Hey everyone, I built a FastAPI application that functions as a RAG summarizer using the vLLM inference engine. When I run the app directly in the terminal with the `uvicorn` command, the outputs are exactly as I expect. However, once I create a Docker image and hit the same endpoint, the outputs change dramatically, even though I haven't modified any code. Both environments are set up on Ubuntu and the paths should be identical.
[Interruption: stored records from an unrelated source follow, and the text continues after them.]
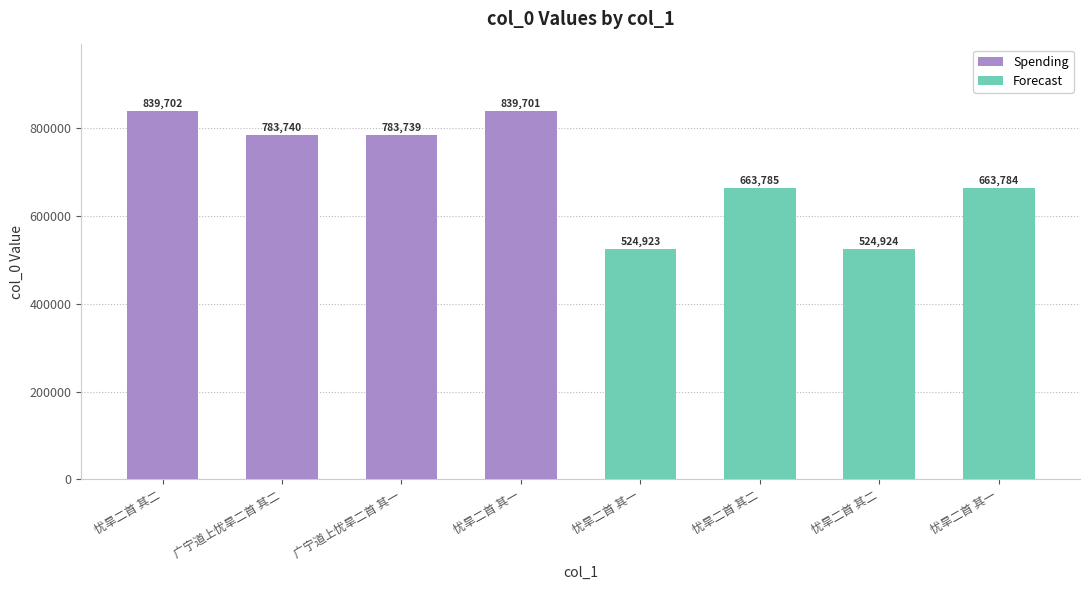

What is the difference between the Spending values at 广宁道上忧旱二首 其二 and 忧旱二首 其二?

55962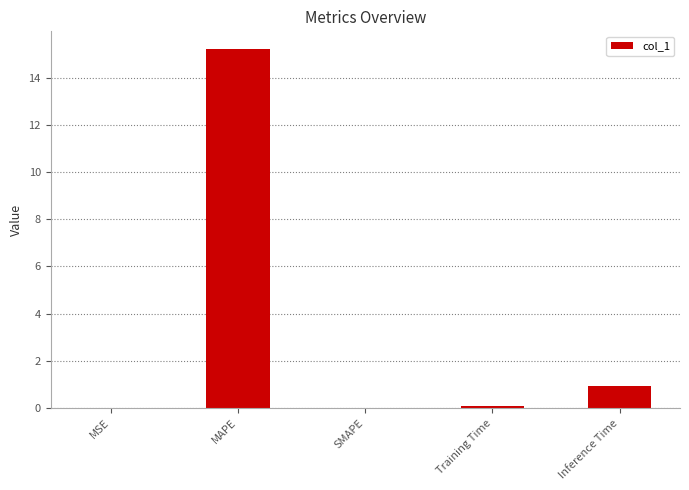

How many data points does each series have?

5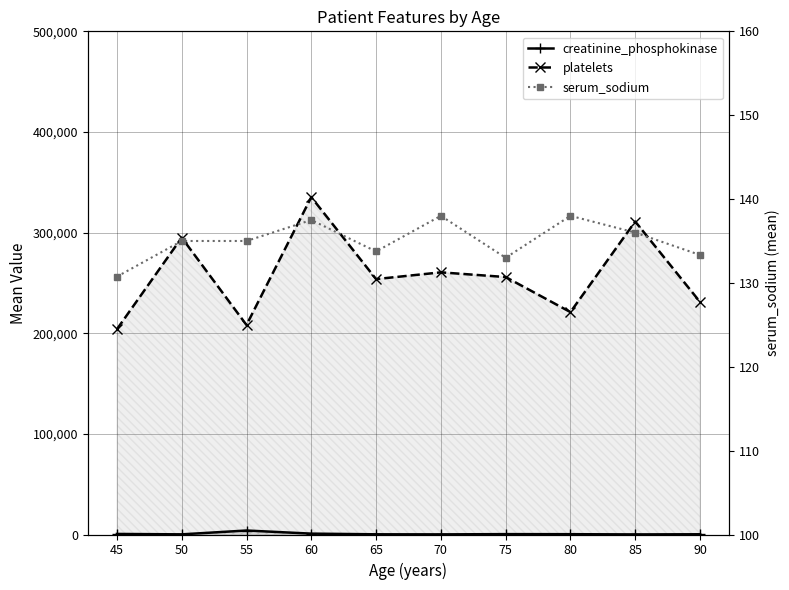

Between 50 and 90, which series saw the biggest shift?

platelets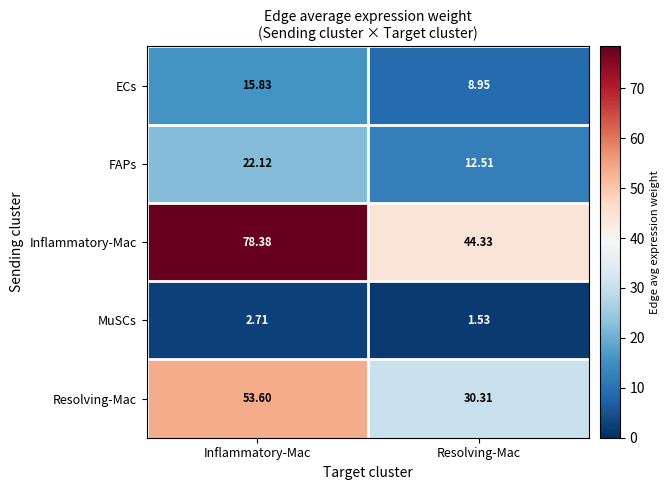

Which series changed the most between Inflammatory-Mac and Resolving-Mac?

Inflammatory-Mac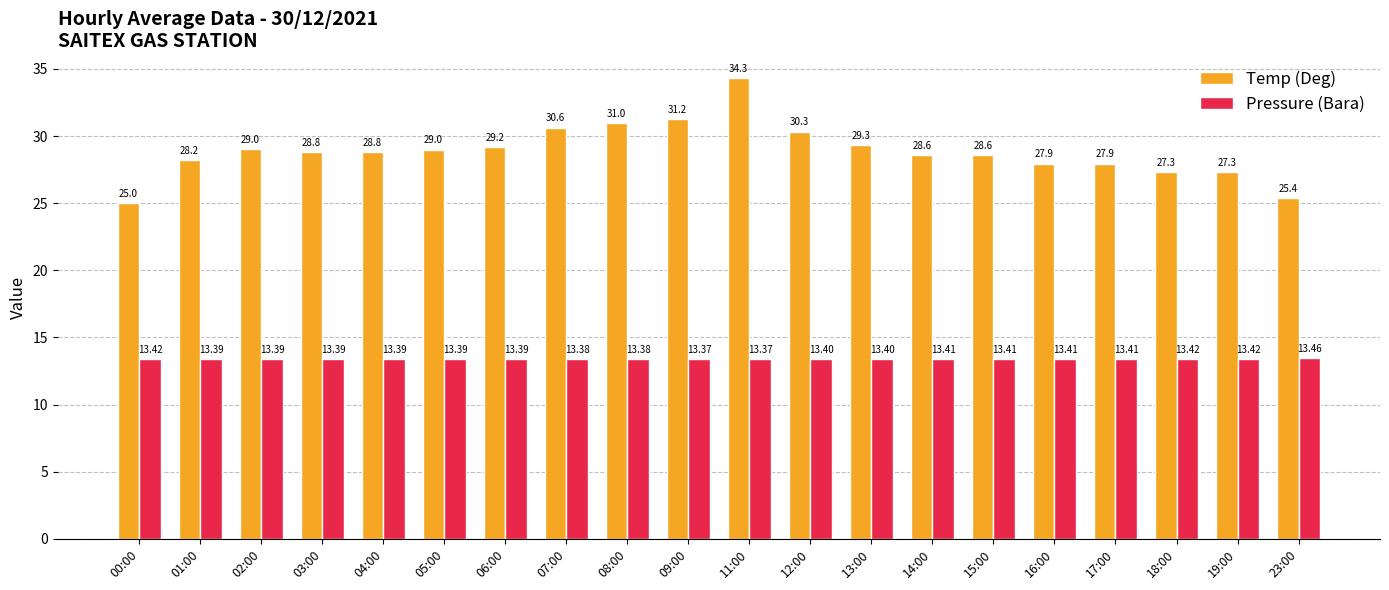

Rank the series by their average value, from highest to lowest.

Temp (Deg), Pressure (Bara)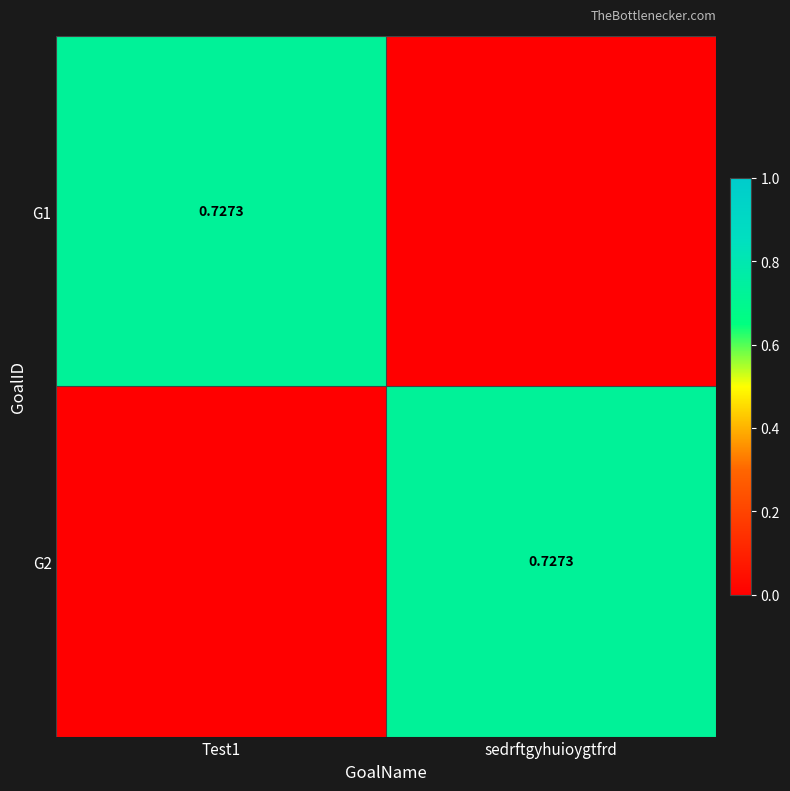

What is the sum of the G2 values at sedrftgyhuioygtfrd and Test1?

0.7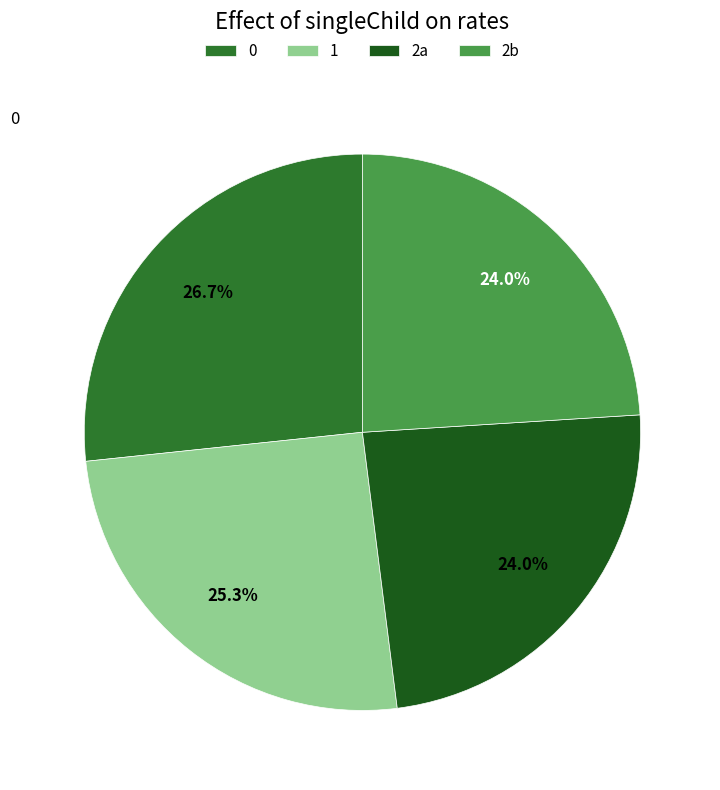

What is the ratio of the value at 0 to the value at 2a?

1.1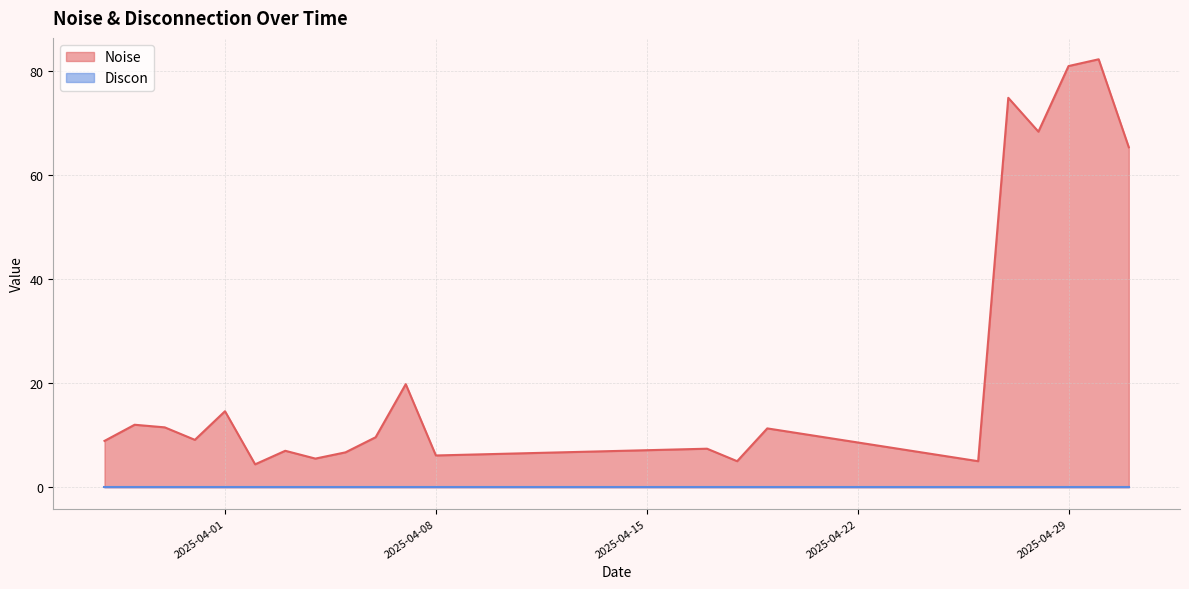

The value of Discon at 2025-04-28 is 0.0. True or false?

True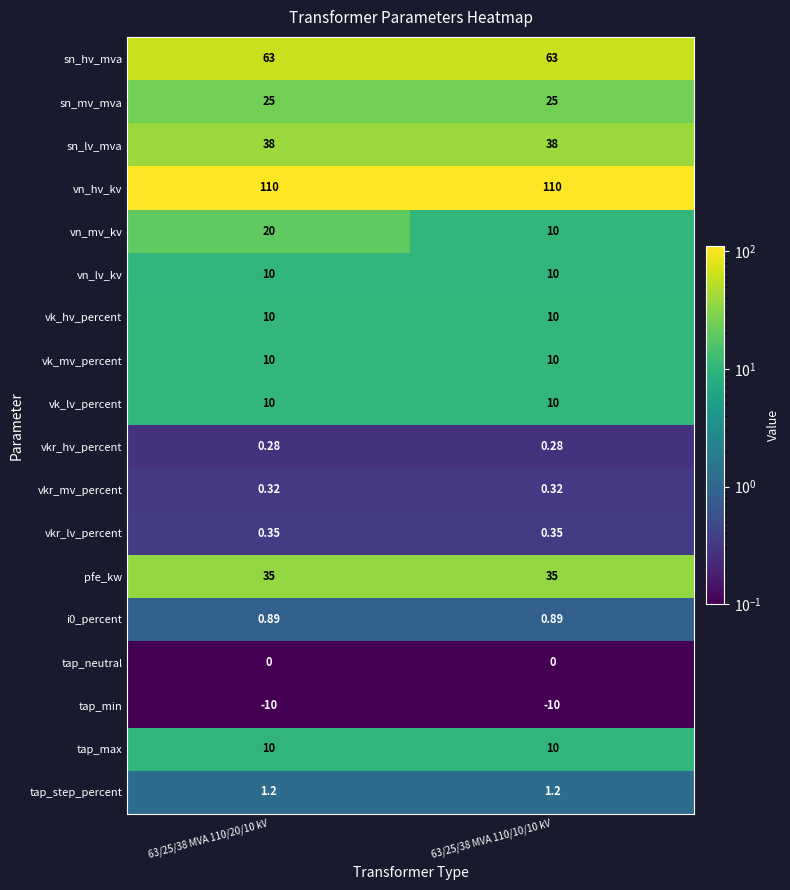

Which series has the largest range (max minus min)?

vn_mv_kv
Can anyone shed some light on why this could be happening? Here's a snippet of my Dockerfile for reference.
```dockerfile
FROM python:3.12-bullseye
RUN apt-get update && apt-get install -y
wkhtmltopdf
fontconfig
libfreetype6
libx11-6
libxext6
libxrender1
curl
ca-certificates
&& apt-get clean
&& rm -rf /var/lib/apt/lists/*
RUN update-ca-certificates
WORKDIR /app
COPY requirements.txt /app/
RUN pip install --upgrade -r requirements.txt
COPY ./models/models--sentence-transformers--all-mpnet-base-v2/snapshots/12e86a3c702fc3c50205a8db88f0ec7c0b6b94a0 /app/sentence-transformers/all-mpnet-base-v2
COPY . /app/
EXPOSE 8010
CMD ["uvicorn", "main:app", "--host", "0.0.0.0", "--port", "8010"]
```
1 Answer
Have you given the Docker container access to your GPU? If your app relies on CUDA, that could definitely affect your outputs. While it shouldn't matter much, ensuring your setup mirrors the local environment as closely as possible is essential.
Yes, I've set up the NVIDIA runtime for Docker, so the container has access to CUDA and the necessary libraries. I'm puzzled as it seems everything should be compatible!